:: Given information

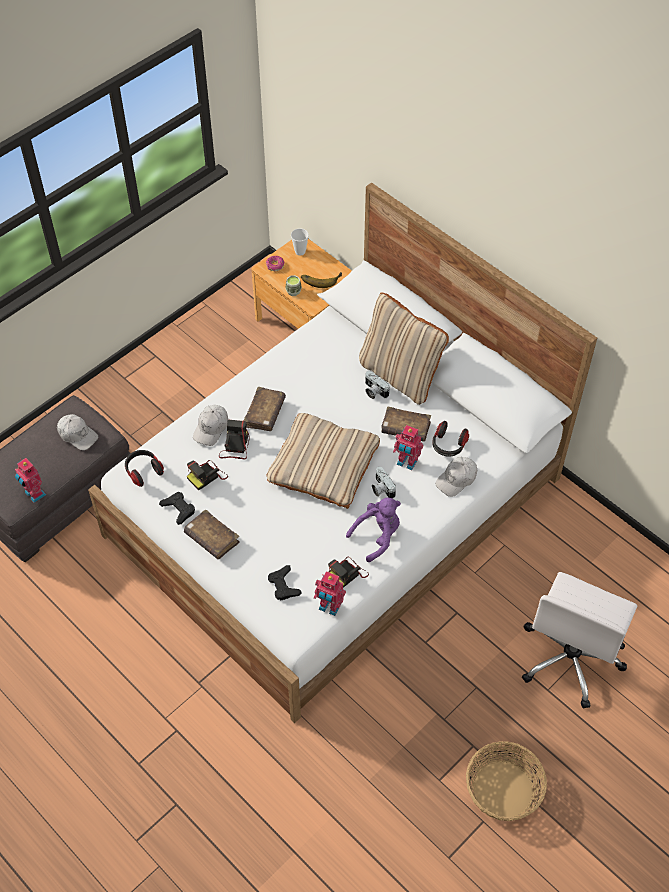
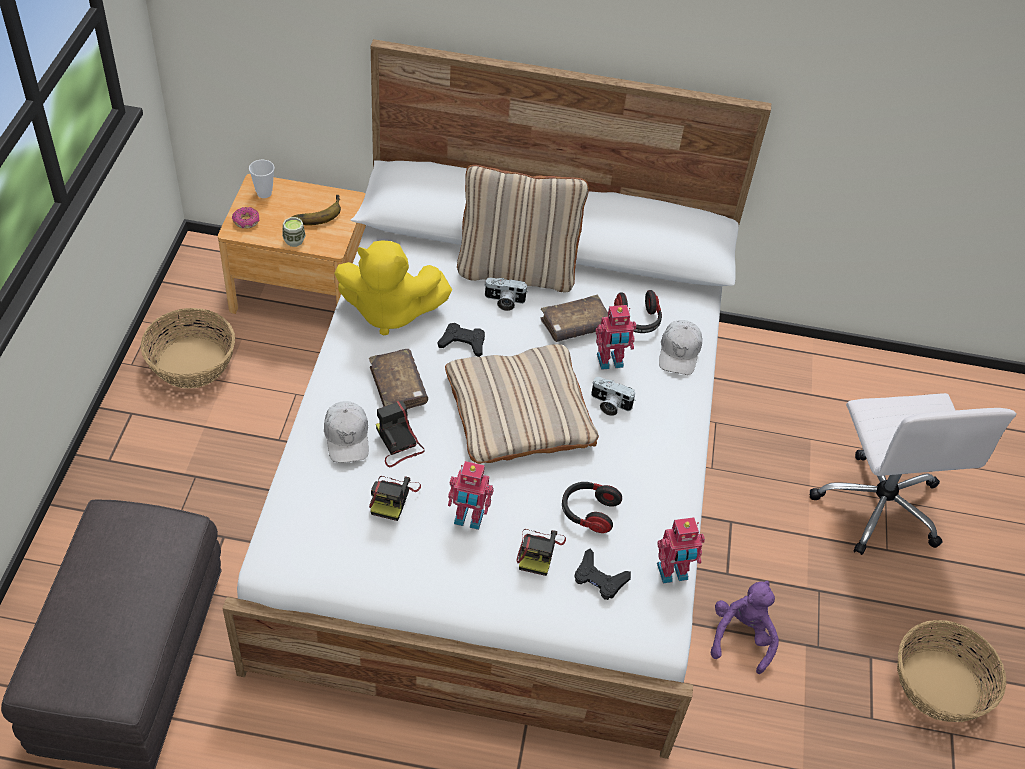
camera: 40 degrees left, 5 degrees down
(34, 494) = (141, 659): toy robot -> toy robot (468, 519)
(77, 435) = (143, 547): white cap -> none
(143, 471) = (301, 536): headphones -> headphones (588, 512)
(178, 509) = (388, 559): black game controller -> black game controller (463, 343)
(210, 341) = (191, 363): none -> basket
(212, 538) = (462, 572): brown book -> none
(299, 364) = (389, 312): none -> yellow plush toy
(347, 574) = (657, 523): camera -> camera (539, 551)
(377, 536) = (652, 460): purple plush toy -> purple plush toy (741, 636)

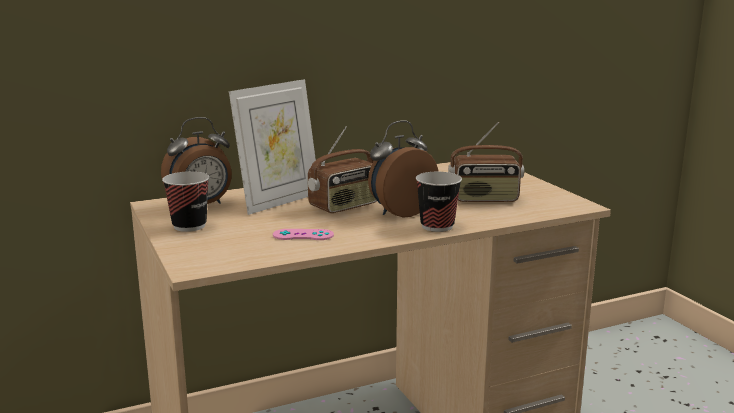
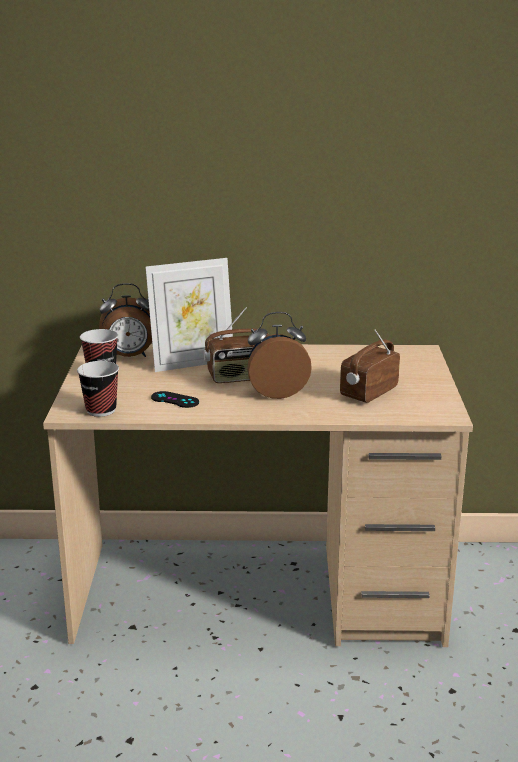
camera: 25 degrees right, 5 degrees up
(303, 235) = (175, 400): pink game controller -> black game controller
(437, 226) = (290, 412): cup -> cup (101, 410)
(485, 199) = (368, 392): radio -> radio turned 105 degrees clockwise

::::

**Directions for this task**
From the line that includes "(347, 574) = (657, 523): camera" on down to the last line of the entries above, set down each line exactly, leaving out the pictures.

**Task response**
(347, 574) = (657, 523): camera -> camera (539, 551)
(377, 536) = (652, 460): purple plush toy -> purple plush toy (741, 636)

camera: 25 degrees right, 5 degrees up
(303, 235) = (175, 400): pink game controller -> black game controller
(437, 226) = (290, 412): cup -> cup (101, 410)
(485, 199) = (368, 392): radio -> radio turned 105 degrees clockwise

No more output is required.